Shaping the Future of Enterprise IT

Michael Vizard

Probably the biggest single long-term enterprise IT challenge facing organizations today is that the majority of executives both inside and outside of IT want to transform it, but no one is exactly sure into what.

A recent survey of 152 IT executives and 162 non-IT executives conducted by the Accenture Institute for High Performance found that while 50 percent of the executives in the survey plan to transform the IT function within the next 12 months, 68 percent of them said they don’t have a clear idea what the IT function in their organization will look like by 2016. At the same time, 72 percent of them said they didn’t know what the role of the CIO will be by then, either.

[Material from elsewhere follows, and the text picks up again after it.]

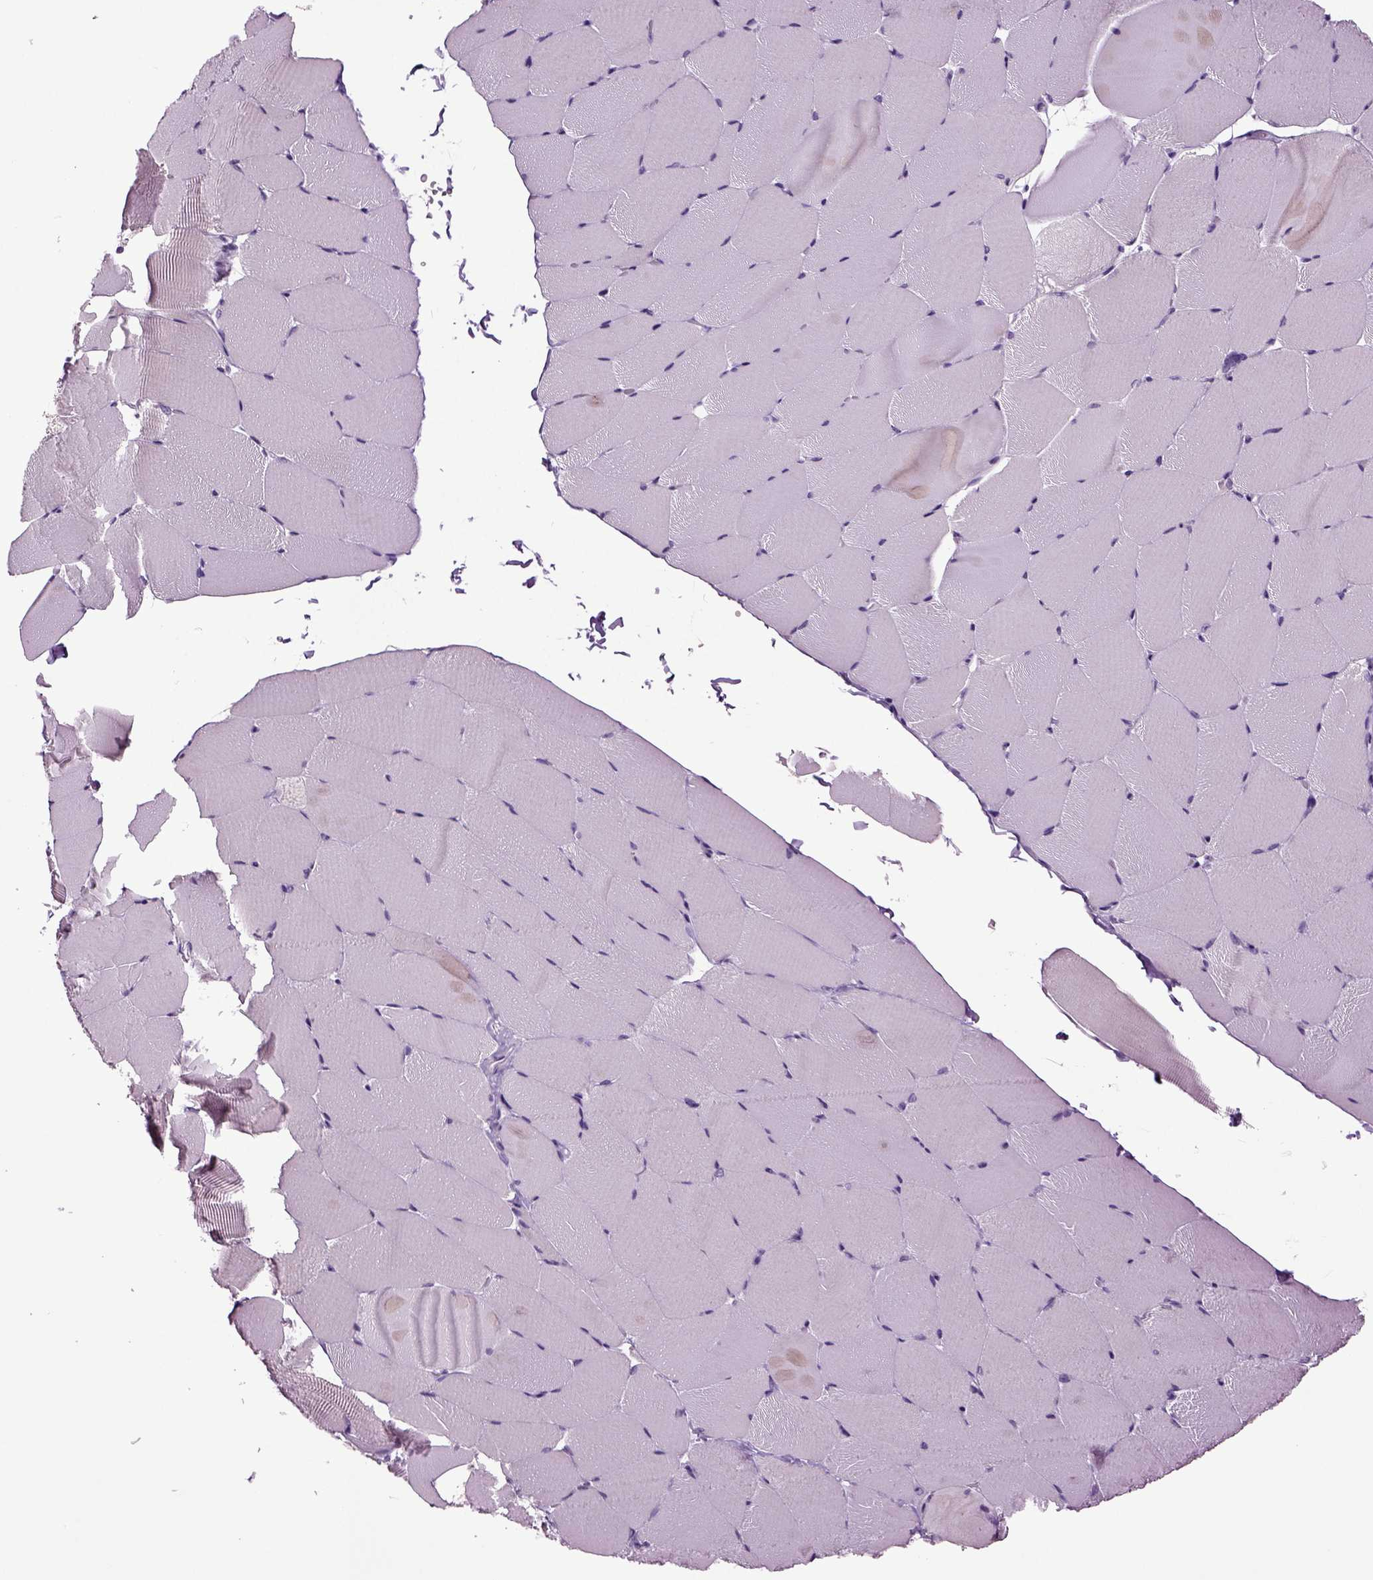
{"staining": {"intensity": "negative", "quantity": "none", "location": "none"}, "tissue": "skeletal muscle", "cell_type": "Myocytes", "image_type": "normal", "snomed": [{"axis": "morphology", "description": "Normal tissue, NOS"}, {"axis": "topography", "description": "Skeletal muscle"}], "caption": "This histopathology image is of normal skeletal muscle stained with immunohistochemistry (IHC) to label a protein in brown with the nuclei are counter-stained blue. There is no expression in myocytes. The staining is performed using DAB (3,3'-diaminobenzidine) brown chromogen with nuclei counter-stained in using hematoxylin.", "gene": "SLC17A6", "patient": {"sex": "female", "age": 37}}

Allan Alter, an Accenture research fellow, says the future of enterprise IT is likely to be shaped more by forces outside the control of the IT organization than IT, especially when it comes to assessing the impact of trends such as globalization and government policies. But Alter says other factors, such as the consumerization of IT in the guise of mobile and cloud computing, to the rise of data analytics, are also going to be huge factors.

Ultimately, Alter sees four major themes emerging that he defines as:

  • Race to Innovate: A period of intense global competition driven in large measure by IT
  • Lumpy and Local: A period of localized competition marked by decentralized IT
  • Wary Retrenchment: A period of fear that drives retrenchment based mainly on security concerns
  • World Wide Shred: A future dominated by cyber warfare and crisis management

In all probability, companies will experience all four of these scenarios to one degree or another. What’s unknown is to what degree any of these scenarios may actually come to dominate, which in turn would define the role of IT within the organization.

Rather than rushing headlong to reinvent enterprise IT, Alter says organizations should evaluate their long-term IT strategies with the context of these four overarching scenarios on the assumption that being forewarned is to be forearmed. After all, taking that approach will probably make the difference between organizations that have an IT future they shape versus organizations that simply have a future that happens to them.